### Excerpt provided
On January 25th, Bell Canada kicks off its “Let’s Talk” initiative to destigmatize mental illness. Historically, and until recently, mental health issues were regarded very differently than physical ailments. Society is sympathetic and accepting of those who have visible illnesses, however those who are struggling with mental health issues tend to be perceived as weak and lacking resilience. If someone is brave enough to seek help for issues like depression, anxiety, bipolar and eating disorders, substance abuse and ptsd, they are often told to “snap out of it “and that it is, ironically, “all in their head”.
Negative attitudes towards those who are struggling with mental health issues result in feelings of shame, disgrace and inadequacy, which prevent many people from seeking therapeutic interventions that they require. It is difficult for those who are suffering to find the courage to accept help and even more so for those in the military.
A soldier is expected to be strong mentally and physically. If a person chooses to enlist, then surely he/she understands the risks and perils that enlistment entails. The rationale is that a soldier knows that he/she could experience difficult battle situations and, therefore, should be prepared. Even those who are conscripted into the army like the young men and women of the IDF are expected, as well trained warriors who are equipped with the knowledge of, and proficient in, the art of war, to move on with their lives after traumatic experiences. It is a due to these presumptions and misconceptions that many IDF soldiers and discharged soldiers are unwilling to seek or receive treatment and thus suffer in silence. Furthermore, important factors that prevent Israeli soldiers from seeking care is concerns over maintaining their careers in the military, disapproval on a cultural level and a reluctance to be medicated.

### Problem set
1. According to the article on mental health stigma, on what date does Bell Canada launch its “Let’s Talk” initiative?
2. Reproduce the passage of the article on mental health stigma starting with “Negative attitudes towards” and going on through “in the military.”, substituting “strength” for “courage”.

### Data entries
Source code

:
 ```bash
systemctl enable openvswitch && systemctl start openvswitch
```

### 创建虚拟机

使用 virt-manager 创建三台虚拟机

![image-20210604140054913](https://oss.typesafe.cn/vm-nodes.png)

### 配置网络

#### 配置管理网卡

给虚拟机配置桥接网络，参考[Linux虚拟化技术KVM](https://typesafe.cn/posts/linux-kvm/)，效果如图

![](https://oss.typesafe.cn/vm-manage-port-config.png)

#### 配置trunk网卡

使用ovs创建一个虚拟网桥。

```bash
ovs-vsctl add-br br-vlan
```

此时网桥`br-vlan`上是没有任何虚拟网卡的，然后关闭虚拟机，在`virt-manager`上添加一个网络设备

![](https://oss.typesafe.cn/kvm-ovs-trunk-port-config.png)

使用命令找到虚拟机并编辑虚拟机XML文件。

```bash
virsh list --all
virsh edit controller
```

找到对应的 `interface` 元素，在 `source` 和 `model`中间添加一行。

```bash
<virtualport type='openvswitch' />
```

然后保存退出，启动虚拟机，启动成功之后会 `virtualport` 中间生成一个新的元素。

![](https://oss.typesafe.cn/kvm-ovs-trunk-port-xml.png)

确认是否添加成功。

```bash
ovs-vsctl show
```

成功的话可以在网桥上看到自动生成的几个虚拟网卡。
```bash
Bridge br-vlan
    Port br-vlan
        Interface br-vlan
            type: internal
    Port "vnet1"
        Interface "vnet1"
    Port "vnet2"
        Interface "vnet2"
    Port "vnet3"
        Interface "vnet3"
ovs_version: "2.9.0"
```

### Results for each task
1. January 25th.

2.
Negative attitudes towards those who are struggling with mental health issues result in feelings of shame, disgrace and inadequacy, which prevent many people from seeking therapeutic interventions that they require. It is difficult for those who are suffering to find the strength to accept help and even more so for those in the military.